In the records that follow, locate every line with "pole" and extract it.

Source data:
----------------------------------------
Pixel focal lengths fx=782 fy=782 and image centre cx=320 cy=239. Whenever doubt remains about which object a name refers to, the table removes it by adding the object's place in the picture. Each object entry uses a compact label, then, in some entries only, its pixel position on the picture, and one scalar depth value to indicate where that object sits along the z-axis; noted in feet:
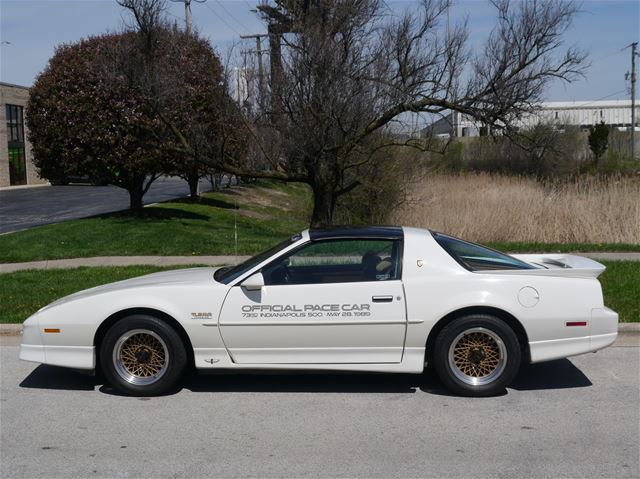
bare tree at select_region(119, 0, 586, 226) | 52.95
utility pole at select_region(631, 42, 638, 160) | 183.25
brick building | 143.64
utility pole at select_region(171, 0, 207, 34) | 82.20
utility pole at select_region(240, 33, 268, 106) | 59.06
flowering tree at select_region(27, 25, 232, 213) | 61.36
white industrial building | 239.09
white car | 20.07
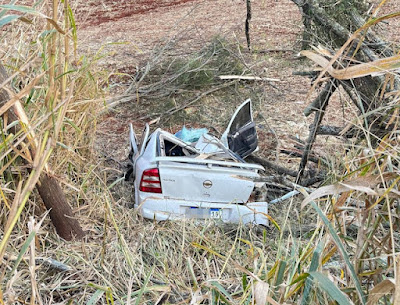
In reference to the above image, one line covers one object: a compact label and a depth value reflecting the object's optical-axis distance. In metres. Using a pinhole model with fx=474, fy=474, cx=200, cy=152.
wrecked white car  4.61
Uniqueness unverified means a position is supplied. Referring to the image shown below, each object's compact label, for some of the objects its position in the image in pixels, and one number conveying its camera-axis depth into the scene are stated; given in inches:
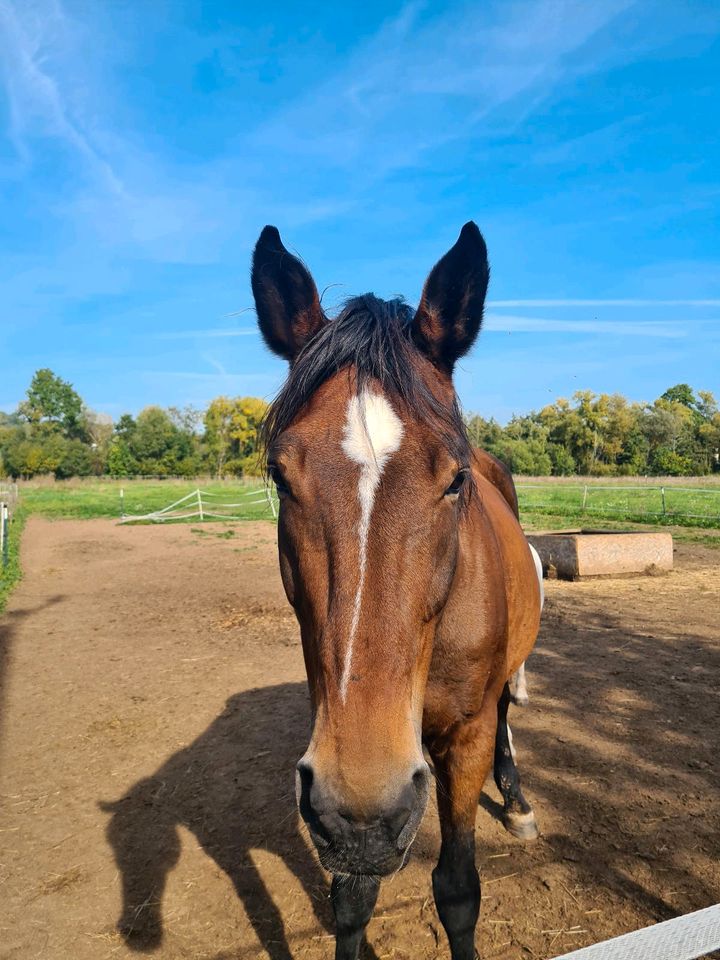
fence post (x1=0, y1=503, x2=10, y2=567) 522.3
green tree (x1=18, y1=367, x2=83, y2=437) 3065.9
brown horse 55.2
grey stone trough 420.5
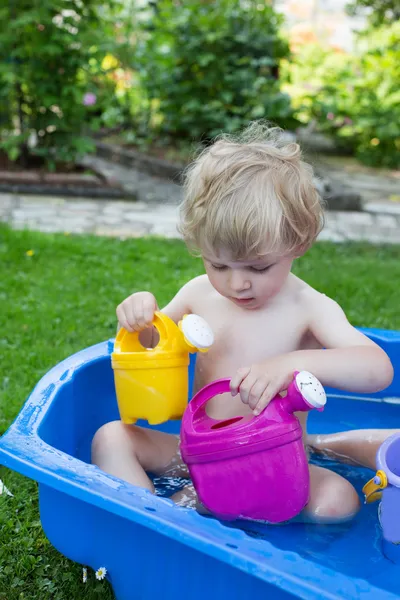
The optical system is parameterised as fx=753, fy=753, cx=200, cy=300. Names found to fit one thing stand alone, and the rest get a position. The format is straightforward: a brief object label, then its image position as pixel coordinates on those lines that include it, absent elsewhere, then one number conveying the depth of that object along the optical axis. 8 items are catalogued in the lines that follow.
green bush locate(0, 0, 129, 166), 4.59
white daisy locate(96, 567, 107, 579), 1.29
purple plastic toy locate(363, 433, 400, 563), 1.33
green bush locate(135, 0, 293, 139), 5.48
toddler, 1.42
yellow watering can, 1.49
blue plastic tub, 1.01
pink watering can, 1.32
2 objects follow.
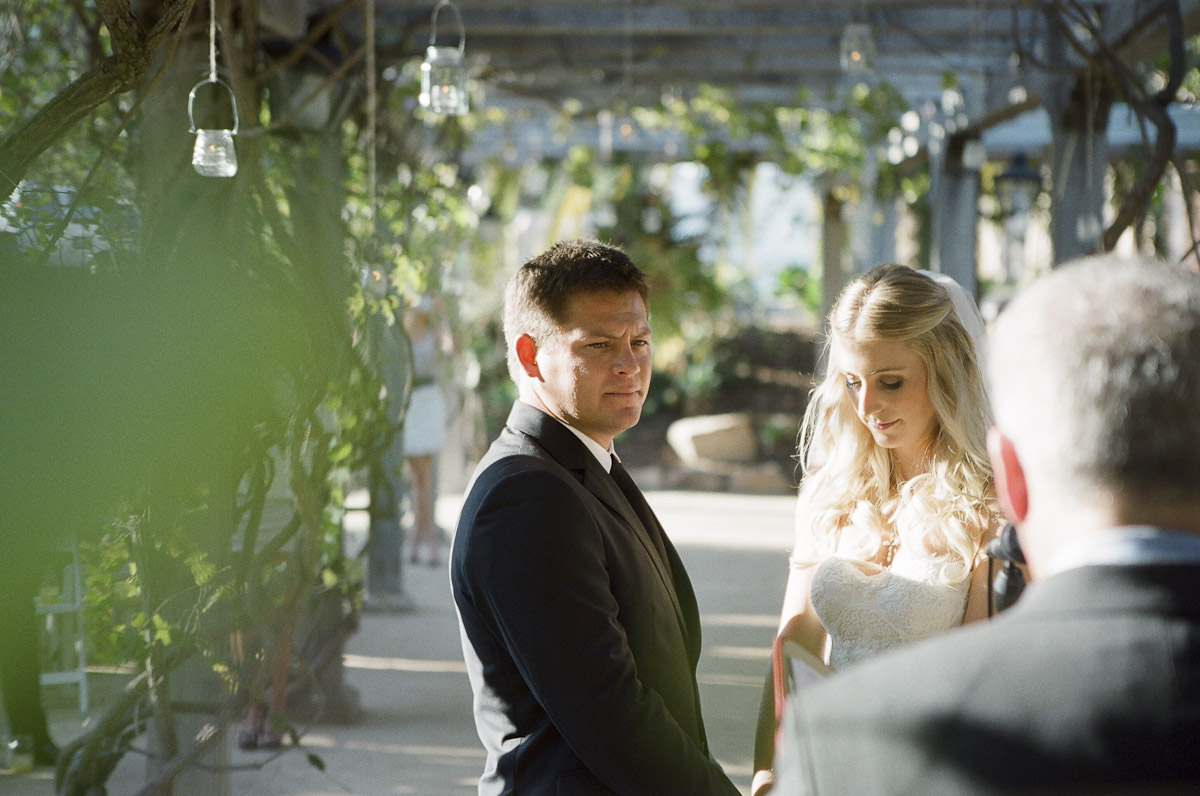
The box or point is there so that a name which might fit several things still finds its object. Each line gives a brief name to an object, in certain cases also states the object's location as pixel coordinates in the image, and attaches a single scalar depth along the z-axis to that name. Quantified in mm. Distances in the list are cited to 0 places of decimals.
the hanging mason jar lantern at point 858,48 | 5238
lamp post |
----------------------------------------
Answer to this exercise:
utility pole at select_region(631, 42, 638, 160) | 183.25
utility pole at select_region(171, 0, 207, 34) | 82.20
utility pole at select_region(240, 33, 268, 106) | 59.06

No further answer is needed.